What is now referred to as Bach’s Christmas Oratorio is actually a compilation of cantatas written for each of these feast days. Part Four of the Christmas Oratorio is a cantata written for the Feast of the Circumcision and contains the memorable echo aria Flößt, mein Heiland, Flößt dein Namen. One of the main themes of this feast is the naming of the child Jesus, and in this aria the supplicant asks whether the Name should inspire a bit of terror, or rejoicing. The “no” and “yes” responses form the basis for the charming echo effects in this aria.

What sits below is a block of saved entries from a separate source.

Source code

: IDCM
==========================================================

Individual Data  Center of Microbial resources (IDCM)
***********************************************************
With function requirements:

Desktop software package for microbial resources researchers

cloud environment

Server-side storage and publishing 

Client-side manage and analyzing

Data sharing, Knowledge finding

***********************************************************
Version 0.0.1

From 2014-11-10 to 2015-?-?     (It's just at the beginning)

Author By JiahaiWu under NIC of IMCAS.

Christoph Graupner was another prolific composer of cantatas. Graupner’s early musical training included studies at the Thomasschule in Leipzig under Johann Schelle and Johann Kuhnau. He later composed for and performed at the Hamburg opera and in 1712 become Kapellmeister at the court of Darmstadt. It was there that he wrote the majority of his works, including over 1,000 cantatas and hundreds of instrumental compositions. His cantata Ich bleibe Gott getreu was composed in 1719 for the Feast of St. Stephen which, in the liturgical calendar, falls on December 26. This feast commemorates the Christian church’s first martyr. The text Graupner chose for his cantata (by J. Conrad Lichtenberg) takes the listener to a darker place, in stark contrast to the pastoral themes of the rest of the Christmas season. Here, the listener is exhorted to stand firm in faith against the wiles of Satan. In the second aria Tobt, ihr Feinde, immerfort, the rhythmic figure set to the word immerfort [constantly] becomes an incessant, taunting leitmotif. A striking section of the cantata is the central arioso that contains a series of unusual, rapid modulations, perhaps depicting the transformation of the “stones of martyrdom” to “diamonds adorning our crown of glory.” (It is noteworthy that the Greek derivation of the name Stephen is crown.) The work ends with a transformative, hymn-like aria.